┌──

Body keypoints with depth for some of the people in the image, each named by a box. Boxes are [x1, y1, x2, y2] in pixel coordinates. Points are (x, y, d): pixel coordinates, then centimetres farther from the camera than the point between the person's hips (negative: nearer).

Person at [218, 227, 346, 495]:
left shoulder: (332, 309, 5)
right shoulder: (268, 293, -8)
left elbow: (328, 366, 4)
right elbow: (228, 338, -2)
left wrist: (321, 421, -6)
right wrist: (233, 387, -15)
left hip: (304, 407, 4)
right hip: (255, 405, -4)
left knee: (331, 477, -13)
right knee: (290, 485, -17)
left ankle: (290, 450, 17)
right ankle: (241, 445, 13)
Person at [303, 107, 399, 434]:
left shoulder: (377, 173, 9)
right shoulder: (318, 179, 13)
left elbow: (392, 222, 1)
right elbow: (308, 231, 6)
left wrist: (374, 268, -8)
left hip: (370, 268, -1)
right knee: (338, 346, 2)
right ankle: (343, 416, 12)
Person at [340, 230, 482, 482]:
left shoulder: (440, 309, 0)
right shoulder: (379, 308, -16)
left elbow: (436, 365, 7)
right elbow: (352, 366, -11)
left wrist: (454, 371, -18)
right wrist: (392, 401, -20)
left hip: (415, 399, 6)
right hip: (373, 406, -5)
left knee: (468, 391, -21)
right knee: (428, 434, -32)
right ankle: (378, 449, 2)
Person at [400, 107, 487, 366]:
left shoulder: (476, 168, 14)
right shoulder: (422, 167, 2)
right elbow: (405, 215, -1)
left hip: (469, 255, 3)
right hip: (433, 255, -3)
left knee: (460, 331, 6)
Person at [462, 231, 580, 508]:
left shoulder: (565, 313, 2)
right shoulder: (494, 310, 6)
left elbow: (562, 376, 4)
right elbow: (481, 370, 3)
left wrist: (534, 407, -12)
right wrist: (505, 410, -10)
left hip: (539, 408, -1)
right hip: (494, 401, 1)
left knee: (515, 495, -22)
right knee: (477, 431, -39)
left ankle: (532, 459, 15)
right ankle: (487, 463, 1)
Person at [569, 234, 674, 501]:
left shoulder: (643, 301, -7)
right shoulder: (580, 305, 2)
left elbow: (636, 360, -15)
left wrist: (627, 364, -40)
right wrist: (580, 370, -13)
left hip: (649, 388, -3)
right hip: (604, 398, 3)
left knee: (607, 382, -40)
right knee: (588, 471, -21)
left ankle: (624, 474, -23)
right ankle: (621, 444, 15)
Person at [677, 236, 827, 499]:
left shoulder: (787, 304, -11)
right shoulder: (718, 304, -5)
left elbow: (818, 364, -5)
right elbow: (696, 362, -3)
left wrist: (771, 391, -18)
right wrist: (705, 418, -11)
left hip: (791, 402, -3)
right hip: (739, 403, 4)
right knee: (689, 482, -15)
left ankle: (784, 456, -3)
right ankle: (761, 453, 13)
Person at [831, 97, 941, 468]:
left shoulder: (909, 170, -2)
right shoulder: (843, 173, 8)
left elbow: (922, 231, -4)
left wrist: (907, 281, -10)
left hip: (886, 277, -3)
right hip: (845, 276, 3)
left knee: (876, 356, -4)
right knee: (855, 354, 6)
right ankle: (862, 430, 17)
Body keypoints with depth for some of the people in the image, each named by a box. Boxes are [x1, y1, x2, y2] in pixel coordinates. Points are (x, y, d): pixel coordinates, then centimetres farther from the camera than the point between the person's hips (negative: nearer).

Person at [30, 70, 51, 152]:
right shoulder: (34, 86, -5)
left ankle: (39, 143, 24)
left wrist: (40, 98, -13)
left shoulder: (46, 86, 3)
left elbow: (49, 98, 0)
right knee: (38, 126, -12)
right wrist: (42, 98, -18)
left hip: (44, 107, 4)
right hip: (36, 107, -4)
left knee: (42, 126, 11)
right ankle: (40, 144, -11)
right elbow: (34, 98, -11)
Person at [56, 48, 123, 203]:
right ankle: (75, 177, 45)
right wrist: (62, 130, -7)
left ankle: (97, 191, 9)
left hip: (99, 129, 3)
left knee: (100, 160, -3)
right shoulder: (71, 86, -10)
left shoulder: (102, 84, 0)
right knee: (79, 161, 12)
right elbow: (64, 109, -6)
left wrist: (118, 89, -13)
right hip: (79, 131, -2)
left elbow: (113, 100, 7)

└──

WORK INSTRUCTIONS: Every entry, from first to last, is to be reproduced exactly.

SOLUTION TO THIS EXERCISE:
Body keypoints with depth for some of the people in the image, each named by a box. Boxes are [x1, y1, x2, y2] in pixel coordinates. Points are (x, y, d): pixel coordinates, then centimetres farther from the camera than the point between the person's hips (negative: nearer).

Person at [218, 227, 346, 495]:
left shoulder: (332, 309, 5)
right shoulder: (268, 293, -8)
left elbow: (328, 366, 4)
right elbow: (228, 338, -2)
left wrist: (321, 421, -6)
right wrist: (233, 387, -15)
left hip: (304, 407, 4)
right hip: (255, 405, -4)
left knee: (331, 477, -13)
right knee: (290, 485, -17)
left ankle: (290, 450, 17)
right ankle: (241, 445, 13)
Person at [303, 107, 399, 434]:
left shoulder: (377, 173, 9)
right shoulder: (318, 179, 13)
left elbow: (392, 222, 1)
right elbow: (308, 231, 6)
left wrist: (374, 268, -8)
left hip: (370, 268, -1)
right knee: (338, 346, 2)
right ankle: (343, 416, 12)
Person at [340, 230, 482, 482]:
left shoulder: (440, 309, 0)
right shoulder: (379, 308, -16)
left elbow: (436, 365, 7)
right elbow: (352, 366, -11)
left wrist: (454, 371, -18)
right wrist: (392, 401, -20)
left hip: (415, 399, 6)
right hip: (373, 406, -5)
left knee: (468, 391, -21)
right knee: (428, 434, -32)
right ankle: (378, 449, 2)
Person at [400, 107, 487, 366]:
left shoulder: (476, 168, 14)
right shoulder: (422, 167, 2)
right elbow: (405, 215, -1)
left hip: (469, 255, 3)
right hip: (433, 255, -3)
left knee: (460, 331, 6)
Person at [462, 231, 580, 508]:
left shoulder: (565, 313, 2)
right shoulder: (494, 310, 6)
left elbow: (562, 376, 4)
right elbow: (481, 370, 3)
left wrist: (534, 407, -12)
right wrist: (505, 410, -10)
left hip: (539, 408, -1)
right hip: (494, 401, 1)
left knee: (515, 495, -22)
right knee: (477, 431, -39)
left ankle: (532, 459, 15)
right ankle: (487, 463, 1)
Person at [569, 234, 674, 501]:
left shoulder: (643, 301, -7)
right shoulder: (580, 305, 2)
left elbow: (636, 360, -15)
left wrist: (627, 364, -40)
right wrist: (580, 370, -13)
left hip: (649, 388, -3)
right hip: (604, 398, 3)
left knee: (607, 382, -40)
right knee: (588, 471, -21)
left ankle: (624, 474, -23)
right ankle: (621, 444, 15)
Person at [677, 236, 827, 499]:
left shoulder: (787, 304, -11)
right shoulder: (718, 304, -5)
left elbow: (818, 364, -5)
right elbow: (696, 362, -3)
left wrist: (771, 391, -18)
right wrist: (705, 418, -11)
left hip: (791, 402, -3)
right hip: (739, 403, 4)
right knee: (689, 482, -15)
left ankle: (784, 456, -3)
right ankle: (761, 453, 13)
Person at [831, 97, 941, 468]:
left shoulder: (909, 170, -2)
right shoulder: (843, 173, 8)
left elbow: (922, 231, -4)
left wrist: (907, 281, -10)
left hip: (886, 277, -3)
right hip: (845, 276, 3)
left knee: (876, 356, -4)
right knee: (855, 354, 6)
right ankle: (862, 430, 17)
Body keypoints with depth for some of the people in the image, each named by a box. Boxes are [x1, y1, x2, y2] in pixel coordinates. Points are (x, y, d): pixel coordinates, then centimetres farther from the camera than the point between the person's hips (negative: nearer).

Person at [30, 70, 51, 152]:
right shoulder: (34, 86, -5)
left ankle: (39, 143, 24)
left wrist: (40, 98, -13)
left shoulder: (46, 86, 3)
left elbow: (49, 98, 0)
right knee: (38, 126, -12)
right wrist: (42, 98, -18)
left hip: (44, 107, 4)
right hip: (36, 107, -4)
left knee: (42, 126, 11)
right ankle: (40, 144, -11)
right elbow: (34, 98, -11)
Person at [56, 48, 123, 203]:
right ankle: (75, 177, 45)
right wrist: (62, 130, -7)
left ankle: (97, 191, 9)
left hip: (99, 129, 3)
left knee: (100, 160, -3)
right shoulder: (71, 86, -10)
left shoulder: (102, 84, 0)
right knee: (79, 161, 12)
right elbow: (64, 109, -6)
left wrist: (118, 89, -13)
right hip: (79, 131, -2)
left elbow: (113, 100, 7)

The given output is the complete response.